In a randomized, double-blind, placebo-controlled trial in HIV-1-infected women and their neonates conducted to determine the utility of zidovudine for the prevention of maternal-fetal HIV-1 transmission, zidovudine syrup at 2 mg per kg was administered every 6 hours for 6 weeks to neonates beginning within 12 hours following birth. The most commonly reported adverse reactions were anemia (hemoglobin less than 9.0 g per dL) and neutropenia (less than 1,000 cells per mm 3). Anemia occurred in 22% of the neonates who received zidovudine and in 12% of the neonates who received placebo. The mean difference in hemoglobin values was less than 1 g per dL for neonates receiving zidovudine compared with neonates receiving placebo. No neonates with anemia required transfusion and all hemoglobin values spontaneously returned to normal within 6 weeks after completion of therapy with zidovudine. Neutropenia in neonates was reported with similar frequency in the group that received zidovudine (21%) and in the group that received placebo (27%). The long-term consequences of in utero and infant exposure to zidovudine are unknown.
The following adverse reactions have been identified during post-approval use of zidovudine. Because these reactions are reported voluntarily from a population of unknown size, it is not always possible to reliably estimate their frequency or establish a causal relationship to drug exposure.

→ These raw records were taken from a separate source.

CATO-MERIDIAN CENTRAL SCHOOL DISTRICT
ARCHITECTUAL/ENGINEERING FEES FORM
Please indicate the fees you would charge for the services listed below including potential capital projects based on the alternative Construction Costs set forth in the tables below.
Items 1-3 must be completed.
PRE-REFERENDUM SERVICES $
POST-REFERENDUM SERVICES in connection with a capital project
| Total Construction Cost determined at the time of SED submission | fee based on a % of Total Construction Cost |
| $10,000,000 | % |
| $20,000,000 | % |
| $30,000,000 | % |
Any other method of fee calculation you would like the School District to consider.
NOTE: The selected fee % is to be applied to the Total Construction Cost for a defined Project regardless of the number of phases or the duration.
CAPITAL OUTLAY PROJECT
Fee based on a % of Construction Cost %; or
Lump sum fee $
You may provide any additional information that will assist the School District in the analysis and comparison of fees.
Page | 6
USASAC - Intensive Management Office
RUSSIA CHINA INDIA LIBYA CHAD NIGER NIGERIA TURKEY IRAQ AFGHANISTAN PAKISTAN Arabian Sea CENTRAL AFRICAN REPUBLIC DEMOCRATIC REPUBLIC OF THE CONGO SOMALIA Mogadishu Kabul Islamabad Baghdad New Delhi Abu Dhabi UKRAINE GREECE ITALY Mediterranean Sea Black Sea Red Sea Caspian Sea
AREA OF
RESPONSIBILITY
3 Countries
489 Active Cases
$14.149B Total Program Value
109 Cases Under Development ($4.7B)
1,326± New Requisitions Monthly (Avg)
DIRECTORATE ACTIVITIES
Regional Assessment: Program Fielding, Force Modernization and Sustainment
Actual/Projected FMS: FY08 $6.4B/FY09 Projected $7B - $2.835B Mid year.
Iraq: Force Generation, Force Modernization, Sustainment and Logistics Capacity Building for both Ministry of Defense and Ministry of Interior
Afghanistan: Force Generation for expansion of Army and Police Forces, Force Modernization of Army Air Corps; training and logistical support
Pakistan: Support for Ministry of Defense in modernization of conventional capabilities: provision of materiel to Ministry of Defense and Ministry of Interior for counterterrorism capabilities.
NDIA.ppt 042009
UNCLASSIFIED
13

Body as a Whole: Back pain, chest pain, flu-like syndrome, generalized pain, redistribution/ accumulation of body fat [see Warnings and Precautions (5.7)].

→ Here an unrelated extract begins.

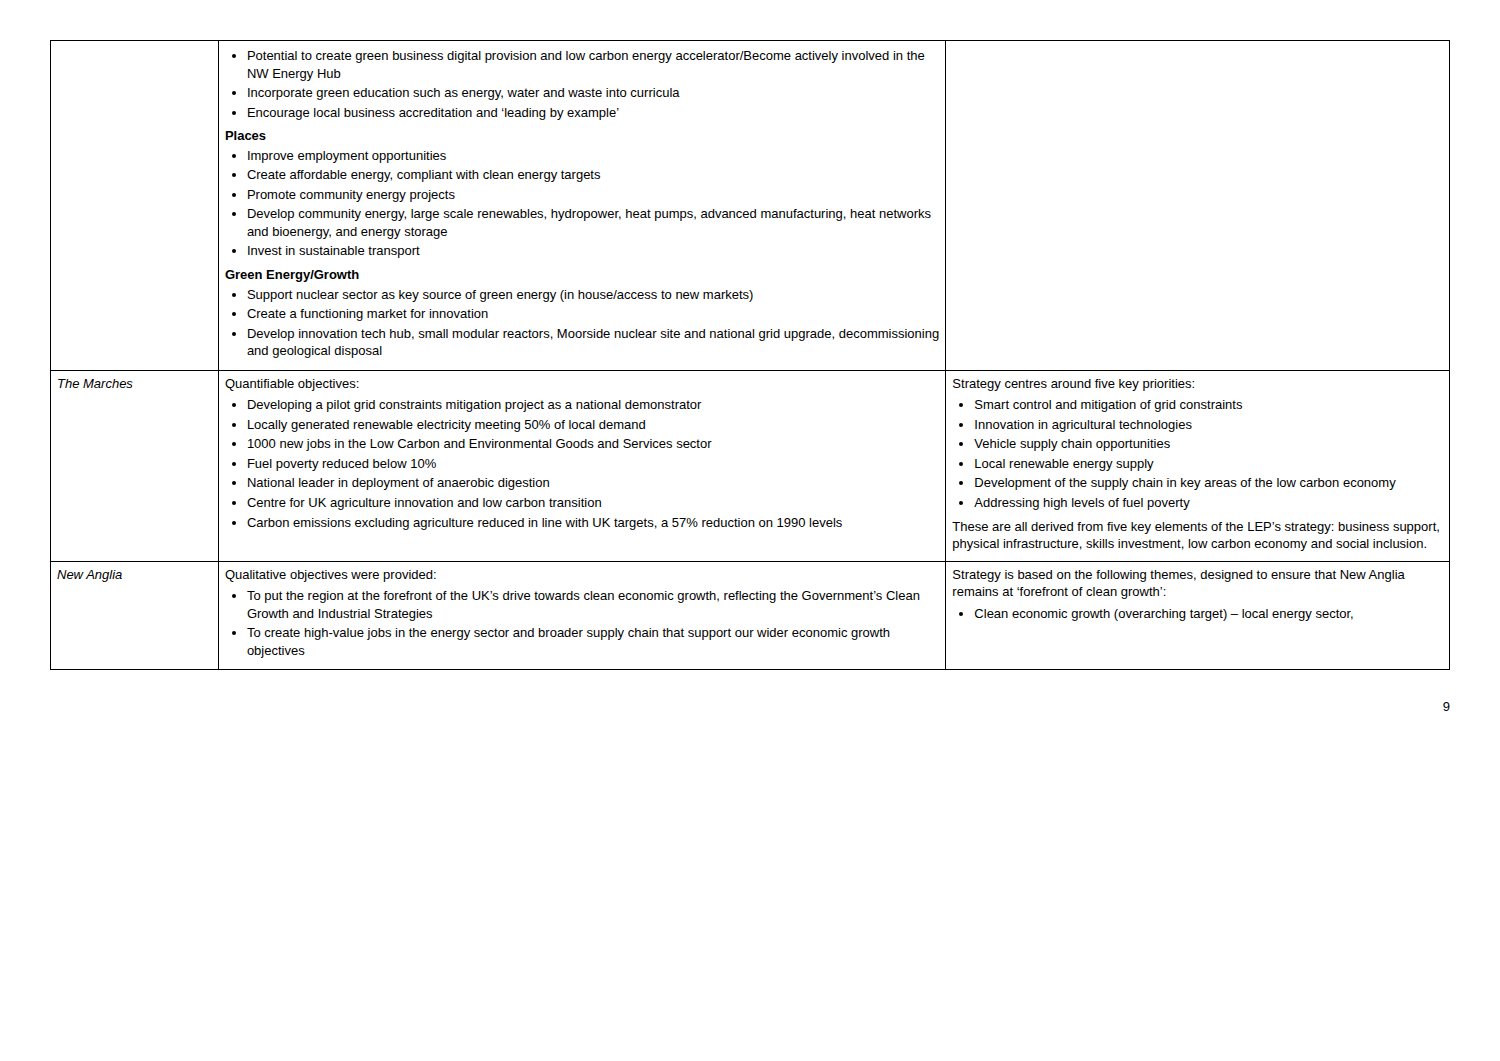| | Potential to create green business digital provision and low carbon energy accelerator/Become actively involved in the NW Energy Hub Incorporate green education such as energy, water and waste into curricula Encourage local business accreditation and ‘leading by example’ Places Improve employment opportunities Create affordable energy, compliant with clean energy targets Promote community energy projects Develop community energy, large scale renewables, hydropower, heat pumps, advanced manufacturing, heat networks and bioenergy, and energy storage Invest in sustainable transport Green Energy/Growth Support nuclear sector as key source of green energy (in house/access to new markets) Create a functioning market for innovation Develop innovation tech hub, small modular reactors, Moorside nuclear site and national grid upgrade, decommissioning and geological disposal | |
| The Marches | Quantifiable objectives: Developing a pilot grid constraints mitigation project as a national demonstrator Locally generated renewable electricity meeting 50% of local demand 1000 new jobs in the Low Carbon and Environmental Goods and Services sector Fuel poverty reduced below 10% National leader in deployment of anaerobic digestion Centre for UK agriculture innovation and low carbon transition Carbon emissions excluding agriculture reduced in line with UK targets, a 57% reduction on 1990 levels | Strategy centres around five key priorities: Smart control and mitigation of grid constraints Innovation in agricultural technologies Vehicle supply chain opportunities Local renewable energy supply Development of the supply chain in key areas of the low carbon economy Addressing high levels of fuel poverty These are all derived from five key elements of the LEP’s strategy: business support, physical infrastructure, skills investment, low carbon economy and social inclusion. |
| New Anglia | Qualitative objectives were provided: To put the region at the forefront of the UK’s drive towards clean economic growth, reflecting the Government’s Clean Growth and Industrial Strategies To create high-value jobs in the energy sector and broader supply chain that support our wider economic growth objectives | Strategy is based on the following themes, designed to ensure that New Anglia remains at ‘forefront of clean growth’: Clean economic growth (overarching target) – local energy sector, |
9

Cardiovascular: Cardiomyopathy, syncope.
Eye: Macular edema.
Gastrointestinal: Constipation, dysphagia, flatulence, oral mucosa pigmentation, mouth ulcer.
General: Sensitization reactions including anaphylaxis and angioedema, vasculitis.
Hematologic: Aplastic anemia, hemolytic anemia, leukopenia, lymphadenopathy, pancytopenia with marrow hypoplasia, pure red cell aplasia.
Hepatobiliary: Hepatitis, hepatomegaly with steatosis, jaundice, lactic acidosis, pancreatitis.
Musculoskeletal: Increased CPK, increased LDH, muscle spasm, myopathy and myositis with pathological changes (similar to that produced by HIV-1 disease), rhabdomyolysis, tremor.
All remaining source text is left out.